Furthermore, the concept of transfer learning must be discussed. Contrary to earlier studies of our study group where only one diagnostic domain was included, e.g., caries [19] and sealant detection [20], the clinical complexity of teeth with MIH required the consideration of two domains with three diagnostic scores each and ultimately resulted in nine categories (Fig. 1). Pertinently, an imbalance of clinical cases is closely linked to the proposed cross-tabulated case categorization. Here, a few categories are underrepresented with respect to their rare presence in clinical practice. Therefore, the clinical variability of MIH characteristics as well as the low frequency of some categories probably impeded the training of the AI-based algorithm and may have lowered its overall diagnostic performance in comparison to the previously mentioned studies that used only a few diagnostic categories. To overcome this issue, the previously mentioned aspects of increasing the image data set and performing pixelwise annotations must be repeated. However, when considering the overall diagnostic performance of this initially developed AI-based algorithm for MIH categorization, the documented results (Table 2 and Fig. 2) should be interpreted as encouraging. Nevertheless, consistent future research is required.

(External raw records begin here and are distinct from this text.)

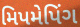
મિપમેપિંગ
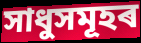
সাধুসমূহৰ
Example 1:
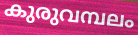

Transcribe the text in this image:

കുരുവമ്പലം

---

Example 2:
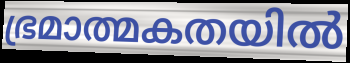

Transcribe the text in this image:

ഭ്രമാത്മകതയിൽ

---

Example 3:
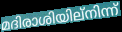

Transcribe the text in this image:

മദിരാശിയില്നിന്ന്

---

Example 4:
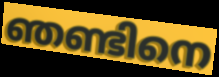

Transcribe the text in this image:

ഞണ്ടിനെ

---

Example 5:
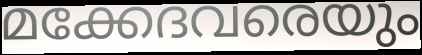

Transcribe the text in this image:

മക്കേദവരെയും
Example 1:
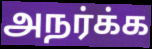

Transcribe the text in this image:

அநர்க்க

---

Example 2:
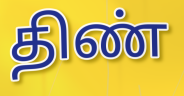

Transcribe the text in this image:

திண்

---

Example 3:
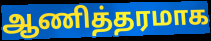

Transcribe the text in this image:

ஆணித்தரமாக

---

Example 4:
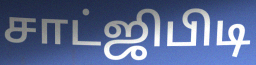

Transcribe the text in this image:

சாட்ஜிபிடி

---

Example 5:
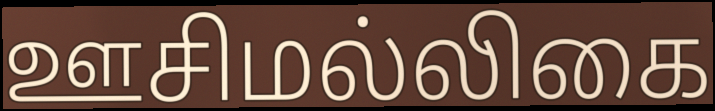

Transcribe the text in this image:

ஊசிமல்லிகை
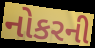
નોકરની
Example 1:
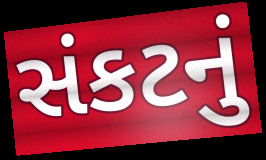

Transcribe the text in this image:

સંકટનું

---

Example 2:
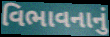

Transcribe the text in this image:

વિભાવનાનું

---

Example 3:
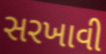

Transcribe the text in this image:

સરખાવી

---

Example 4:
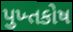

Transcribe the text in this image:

પુખ્તકોષ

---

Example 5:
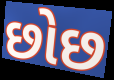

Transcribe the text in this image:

છોછ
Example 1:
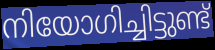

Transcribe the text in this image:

നിയോഗിച്ചിട്ടുണ്ട്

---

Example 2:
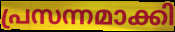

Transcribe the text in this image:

പ്രസന്നമാക്കി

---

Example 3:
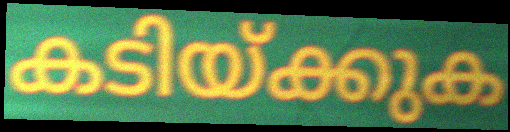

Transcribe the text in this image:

കടിയ്ക്കുക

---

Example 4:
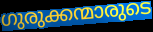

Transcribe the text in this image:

ഗുരുക്കന്മാരുടെ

Since no comparative studies or other AI-based methods are available for MIH diagnostics thus far, it is not possible to discuss this aspect specifically with respect to the current literature. However, it is feasible to consider results from other recently published diagnostic studies that used clinical photographs for the detection and categorization of dental findings. Here, a workgroup [21] published data for plaque detection on primary teeth, where an accuracy of 86.0% was reached. Noncavitated and cavitated caries lesions were detected with accuracies of 92.5% and 93.3%, respectively [19]. In other recently published diagnostic studies, white spot lesions were registered automatically with 81–84% accuracy [26] and caries lesions were classified and located with a mean AUC of 85.6% [33]. When also considering the available diagnostic performance data for various dental findings on different types of X-ray images [10,11,12,13, 15, 16, 18,19,20, 34, 35], it can be emphasized that the documented diagnostic accuracies in this trial are on the same order of magnitude compared to those of several other dental reports.

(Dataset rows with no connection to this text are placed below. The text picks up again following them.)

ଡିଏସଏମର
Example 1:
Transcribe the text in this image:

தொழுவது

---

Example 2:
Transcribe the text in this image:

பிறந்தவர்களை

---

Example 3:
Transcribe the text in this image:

When summarizing the methodological strengths of this study project, it can be concluded that it was technically feasible to develop CNNs with substantial precision by using the described pipeline for software development. Therefore, it can be predicted that AI-based diagnostics will gain increasing attention in dentistry in the near future. However, further developments are needed before they can be used in a clinical setting [35, 36]. Moreover, it is crucial to assess the necessity of numerical extensive and qualitative image material to further improve the performance of the developed CNN for MIH categorization. Simultaneously, less frequent diagnostic categories should be included in appropriate numbers as well. Independently from this, it should further be noted that AI-based algorithms need to be also developed for rare developmental disorders, e.g., dentinogenesis or amelegenesis imperfecta. The chosen methodology primarily presents a simple approach to handle dental diagnoses and is typically linked with diagnostic accuracy values of approximately 90% (Table 2, Fig. 2). Aiming at increasing diagnostic performance up to 100%, the methodological requirements for consistent improvement of the data set and detailed image annotation by pixelwise labelling have been expressed. Another aim might be to perform CNN training on high-performance computers to reach a higher degree of neuronal connectivity. However, all these requirements will necessitate more time and personal and computing resources.

Conclusion

It was possible in the present study to automatically categorize clinical photographs from teeth with MIH by using a trained deep learning-based CNN with an overall diagnostic accuracy of 95.2%. The higher NPV and SP values in comparison to PPV and SE indicate that the CNN performed better in healthy teeth compared to those with MIH. Future improvements are necessary to increase the diagnostic performance.